Final Report Summary - SAVING DYING NEURONS (Immune responses in neurodegenerative diseases: Protection or progression?)
• Define what the key immunological events are and when they occur during degeneration.
• Elucidate how different non-immunogenic or inflammatory responses contribute to disease progression.
• Find small molecules that interfere with the immune response to modulate disease progression.
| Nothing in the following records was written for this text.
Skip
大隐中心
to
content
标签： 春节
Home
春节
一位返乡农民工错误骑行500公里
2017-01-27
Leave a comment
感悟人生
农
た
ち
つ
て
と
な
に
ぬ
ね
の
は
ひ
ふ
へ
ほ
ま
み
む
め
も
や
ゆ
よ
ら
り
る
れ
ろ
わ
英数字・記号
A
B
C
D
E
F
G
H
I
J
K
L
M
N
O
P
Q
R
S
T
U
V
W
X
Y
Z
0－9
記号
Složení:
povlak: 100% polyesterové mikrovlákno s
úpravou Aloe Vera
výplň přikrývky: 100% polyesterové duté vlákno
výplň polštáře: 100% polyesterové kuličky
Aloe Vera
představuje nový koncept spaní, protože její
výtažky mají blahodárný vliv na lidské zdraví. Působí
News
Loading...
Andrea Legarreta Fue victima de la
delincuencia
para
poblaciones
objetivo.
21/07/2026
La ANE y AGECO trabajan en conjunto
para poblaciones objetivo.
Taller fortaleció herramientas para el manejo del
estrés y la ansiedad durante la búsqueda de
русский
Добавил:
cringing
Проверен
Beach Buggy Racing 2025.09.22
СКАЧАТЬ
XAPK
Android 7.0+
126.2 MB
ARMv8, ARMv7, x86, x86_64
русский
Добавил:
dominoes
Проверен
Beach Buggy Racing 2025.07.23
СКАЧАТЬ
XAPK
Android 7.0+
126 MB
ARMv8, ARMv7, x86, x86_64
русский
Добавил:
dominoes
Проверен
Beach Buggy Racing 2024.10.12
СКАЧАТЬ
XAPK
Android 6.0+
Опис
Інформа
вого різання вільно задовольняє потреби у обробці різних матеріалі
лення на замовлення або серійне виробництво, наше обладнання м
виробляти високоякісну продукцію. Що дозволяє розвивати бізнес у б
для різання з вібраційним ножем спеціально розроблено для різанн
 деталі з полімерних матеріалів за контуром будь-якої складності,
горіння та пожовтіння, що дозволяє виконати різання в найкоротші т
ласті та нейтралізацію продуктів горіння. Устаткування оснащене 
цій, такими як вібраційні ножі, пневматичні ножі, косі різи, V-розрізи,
AIM 1 was executed as planned, has been successfully completed, and a manuscript based on this work was published in 2014 (van Ham et al.). Using our new model we characterised the exact types of immune cells that play a role in neurodegeneration and the ones that are not involved. Microglia, the macrophages of the brain, are the main immune cells involved. Furthermore, we show that two types of cells are involved and they exhibit different temporal dynamics. Additionally, we find important new insight related to the resolution of the immune response during recovery from neurodegeneration (neuroregeneration). We show this immune response in the brain is resolved in a way similar to wound healing, involving the apoptosis of phagocytic immune cells. The publication was included in a special issue on zebrafish models and translational medicine (http://dmm.biologists.org/content/7/7/731). Additionally, together with one of the PhD students in my lab we wrote a review on the use of zebrafish in neuroimmunology, including our latest published data, and how this may contribute to gain insight in the role of the immune system in –preventing- brain disease. This review (Oosterhof, Boddeke and van Ham, 2015) was published in the May issue of main journal on glial cells (GLIA) and included as the cover image (http://onlinelibrary.wiley.com/doi/10.1002/glia.22780/abstract).
Regarding AIM 2, we have performed RNA sequencing on microglia to identify genes controlling immune responses. This is a deviation from the original plan. We successfully isolated microglia from zebrafish brains (controls versus neurodegeneration fish), purified these using flow cytometry/FACS, and subsequently isolated RNA, and performed whole RNA sequencing. Interestingly, we discovered that the zebrafish microglial transcriptome is highly conserved with mammals, showing that fish brain immune cells are very similar to mammalian brain immune cells. Additionally, we identified genes expression of which is increased in microglia during neurodegeneration, showing microglia unexpectedly become highly proliferative. We confirmed this using in vivo microscopy, and are currently performing experiments to understand the genetic & molecular mechanisms controlling this proliferative activation response. These results represent a first analysis of genome-wide gene expression in zebrafish microglia under healthy and neurodegeneration conditions and a manuscript based on these pioneering experiments was published in the journal GLIA (Oosterhof ... van Ham, GLIA; see publications). Recent developments in genome editing, mainly by the CRISPR/Cas9 system, finally allow us to effectively knockout genes in zebrafish and we are currently taking full advantage of this to study the new genetic mechanisms we identified using RNA sequencing. These reverse genetics experiments largely replace the small molecule targeting approach in AIM 3. Manuscripts based on this work are in preparation. In all this work has led to new insights in the role of immune cells, mainly microglia, in recovery from neuronal injury, elucidation of the zebrafish microglia transcriptome in the healthy and neurodegenerative brain, and its conservation with mammals. These results particularly pave the way for detailed investigations of microglial genetic mechanisms in health and disease using the zebrafish as a model system.